EXERCISE >>
Return every record below exactly.

Data records >>
+---+
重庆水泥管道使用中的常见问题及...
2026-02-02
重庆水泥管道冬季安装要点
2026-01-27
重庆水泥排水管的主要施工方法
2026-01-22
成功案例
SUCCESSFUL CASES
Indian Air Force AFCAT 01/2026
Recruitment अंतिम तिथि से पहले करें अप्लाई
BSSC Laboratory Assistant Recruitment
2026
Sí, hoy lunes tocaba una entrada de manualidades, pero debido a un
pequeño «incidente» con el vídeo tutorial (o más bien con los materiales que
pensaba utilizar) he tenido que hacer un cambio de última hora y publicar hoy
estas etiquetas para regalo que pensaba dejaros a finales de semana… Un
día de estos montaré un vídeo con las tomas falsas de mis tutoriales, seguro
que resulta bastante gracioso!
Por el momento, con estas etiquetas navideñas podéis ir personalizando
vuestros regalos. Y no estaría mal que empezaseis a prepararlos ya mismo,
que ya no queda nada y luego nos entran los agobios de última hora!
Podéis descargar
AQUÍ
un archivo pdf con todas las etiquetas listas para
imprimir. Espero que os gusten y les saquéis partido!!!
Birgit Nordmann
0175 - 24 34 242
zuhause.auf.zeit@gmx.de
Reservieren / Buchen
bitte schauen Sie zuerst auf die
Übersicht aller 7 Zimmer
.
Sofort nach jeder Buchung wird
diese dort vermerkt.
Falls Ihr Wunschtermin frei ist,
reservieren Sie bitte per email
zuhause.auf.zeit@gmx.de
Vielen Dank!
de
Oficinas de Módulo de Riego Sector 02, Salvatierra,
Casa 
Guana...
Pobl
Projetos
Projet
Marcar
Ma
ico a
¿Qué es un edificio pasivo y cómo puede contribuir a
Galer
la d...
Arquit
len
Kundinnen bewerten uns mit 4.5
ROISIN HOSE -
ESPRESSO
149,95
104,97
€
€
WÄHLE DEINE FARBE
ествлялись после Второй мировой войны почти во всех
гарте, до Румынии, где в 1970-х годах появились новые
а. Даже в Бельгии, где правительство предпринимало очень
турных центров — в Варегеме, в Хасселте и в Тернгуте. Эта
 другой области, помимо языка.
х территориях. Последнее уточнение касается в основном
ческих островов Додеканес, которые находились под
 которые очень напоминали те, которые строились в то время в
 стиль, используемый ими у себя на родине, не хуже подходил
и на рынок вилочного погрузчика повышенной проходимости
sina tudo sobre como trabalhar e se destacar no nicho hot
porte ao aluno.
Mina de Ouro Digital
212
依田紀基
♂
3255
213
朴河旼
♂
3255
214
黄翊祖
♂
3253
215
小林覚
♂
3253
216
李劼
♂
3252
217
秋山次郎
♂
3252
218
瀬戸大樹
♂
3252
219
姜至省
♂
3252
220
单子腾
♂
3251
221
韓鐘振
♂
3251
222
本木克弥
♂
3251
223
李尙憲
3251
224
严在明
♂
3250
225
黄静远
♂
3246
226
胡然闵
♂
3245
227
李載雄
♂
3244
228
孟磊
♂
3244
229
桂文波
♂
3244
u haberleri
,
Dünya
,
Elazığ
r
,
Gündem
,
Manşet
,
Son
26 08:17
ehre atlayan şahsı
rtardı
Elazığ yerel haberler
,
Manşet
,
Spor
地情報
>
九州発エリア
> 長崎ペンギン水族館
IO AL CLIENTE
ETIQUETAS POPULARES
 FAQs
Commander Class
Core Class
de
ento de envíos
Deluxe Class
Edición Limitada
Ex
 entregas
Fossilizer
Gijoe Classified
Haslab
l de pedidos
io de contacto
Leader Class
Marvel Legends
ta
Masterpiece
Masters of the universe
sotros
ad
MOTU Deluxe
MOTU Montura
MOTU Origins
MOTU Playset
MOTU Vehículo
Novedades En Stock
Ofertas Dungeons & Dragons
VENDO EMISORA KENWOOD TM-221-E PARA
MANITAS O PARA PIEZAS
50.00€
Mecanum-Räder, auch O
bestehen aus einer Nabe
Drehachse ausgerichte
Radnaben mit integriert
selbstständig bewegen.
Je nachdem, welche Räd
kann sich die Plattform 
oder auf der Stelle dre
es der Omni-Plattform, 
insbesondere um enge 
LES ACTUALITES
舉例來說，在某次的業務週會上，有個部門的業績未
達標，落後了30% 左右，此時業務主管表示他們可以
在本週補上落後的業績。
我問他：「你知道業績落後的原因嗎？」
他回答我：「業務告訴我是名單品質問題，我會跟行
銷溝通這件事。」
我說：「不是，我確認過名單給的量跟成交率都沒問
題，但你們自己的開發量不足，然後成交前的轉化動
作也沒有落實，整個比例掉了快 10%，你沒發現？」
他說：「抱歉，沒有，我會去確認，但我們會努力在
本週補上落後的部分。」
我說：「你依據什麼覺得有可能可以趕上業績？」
+---+
ANSWER TO THIS PROBLEM >>
重庆水泥管道使用中的常见问题及...
2026-02-02
重庆水泥管道冬季安装要点
2026-01-27
重庆水泥排水管的主要施工方法
2026-01-22
成功案例
SUCCESSFUL CASES
Indian Air Force AFCAT 01/2026
Recruitment अंतिम तिथि से पहले करें अप्लाई
BSSC Laboratory Assistant Recruitment
2026
Sí, hoy lunes tocaba una entrada de manualidades, pero debido a un
pequeño «incidente» con el vídeo tutorial (o más bien con los materiales que
pensaba utilizar) he tenido que hacer un cambio de última hora y publicar hoy
estas etiquetas para regalo que pensaba dejaros a finales de semana… Un
día de estos montaré un vídeo con las tomas falsas de mis tutoriales, seguro
que resulta bastante gracioso!
Por el momento, con estas etiquetas navideñas podéis ir personalizando
vuestros regalos. Y no estaría mal que empezaseis a prepararlos ya mismo,
que ya no queda nada y luego nos entran los agobios de última hora!
Podéis descargar
AQUÍ
un archivo pdf con todas las etiquetas listas para
imprimir. Espero que os gusten y les saquéis partido!!!
Birgit Nordmann
0175 - 24 34 242
zuhause.auf.zeit@gmx.de
Reservieren / Buchen
bitte schauen Sie zuerst auf die
Übersicht aller 7 Zimmer
.
Sofort nach jeder Buchung wird
diese dort vermerkt.
Falls Ihr Wunschtermin frei ist,
reservieren Sie bitte per email
zuhause.auf.zeit@gmx.de
Vielen Dank!
de
Oficinas de Módulo de Riego Sector 02, Salvatierra,
Casa 
Guana...
Pobl
Projetos
Projet
Marcar
Ma
ico a
¿Qué es un edificio pasivo y cómo puede contribuir a
Galer
la d...
Arquit
len
Kundinnen bewerten uns mit 4.5
ROISIN HOSE -
ESPRESSO
149,95
104,97
€
€
WÄHLE DEINE FARBE
ествлялись после Второй мировой войны почти во всех
гарте, до Румынии, где в 1970-х годах появились новые
а. Даже в Бельгии, где правительство предпринимало очень
турных центров — в Варегеме, в Хасселте и в Тернгуте. Эта
 другой области, помимо языка.
х территориях. Последнее уточнение касается в основном
ческих островов Додеканес, которые находились под
 которые очень напоминали те, которые строились в то время в
 стиль, используемый ими у себя на родине, не хуже подходил
и на рынок вилочного погрузчика повышенной проходимости
sina tudo sobre como trabalhar e se destacar no nicho hot
porte ao aluno.
Mina de Ouro Digital
212
依田紀基
♂
3255
213
朴河旼
♂
3255
214
黄翊祖
♂
3253
215
小林覚
♂
3253
216
李劼
♂
3252
217
秋山次郎
♂
3252
218
瀬戸大樹
♂
3252
219
姜至省
♂
3252
220
单子腾
♂
3251
221
韓鐘振
♂
3251
222
本木克弥
♂
3251
223
李尙憲
3251
224
严在明
♂
3250
225
黄静远
♂
3246
226
胡然闵
♂
3245
227
李載雄
♂
3244
228
孟磊
♂
3244
229
桂文波
♂
3244
u haberleri
,
Dünya
,
Elazığ
r
,
Gündem
,
Manşet
,
Son
26 08:17
ehre atlayan şahsı
rtardı
Elazığ yerel haberler
,
Manşet
,
Spor
地情報
>
九州発エリア
> 長崎ペンギン水族館
IO AL CLIENTE
ETIQUETAS POPULARES
 FAQs
Commander Class
Core Class
de
ento de envíos
Deluxe Class
Edición Limitada
Ex
 entregas
Fossilizer
Gijoe Classified
Haslab
l de pedidos
io de contacto
Leader Class
Marvel Legends
ta
Masterpiece
Masters of the universe
sotros
ad
MOTU Deluxe
MOTU Montura
MOTU Origins
MOTU Playset
MOTU Vehículo
Novedades En Stock
Ofertas Dungeons & Dragons
VENDO EMISORA KENWOOD TM-221-E PARA
MANITAS O PARA PIEZAS
50.00€
Mecanum-Räder, auch O
bestehen aus einer Nabe
Drehachse ausgerichte
Radnaben mit integriert
selbstständig bewegen.
Je nachdem, welche Räd
kann sich die Plattform 
oder auf der Stelle dre
es der Omni-Plattform, 
insbesondere um enge 
LES ACTUALITES
舉例來說，在某次的業務週會上，有個部門的業績未
達標，落後了30% 左右，此時業務主管表示他們可以
在本週補上落後的業績。
我問他：「你知道業績落後的原因嗎？」
他回答我：「業務告訴我是名單品質問題，我會跟行
銷溝通這件事。」
我說：「不是，我確認過名單給的量跟成交率都沒問
題，但你們自己的開發量不足，然後成交前的轉化動
作也沒有落實，整個比例掉了快 10%，你沒發現？」
他說：「抱歉，沒有，我會去確認，但我們會努力在
本週補上落後的部分。」
我說：「你依據什麼覺得有可能可以趕上業績？」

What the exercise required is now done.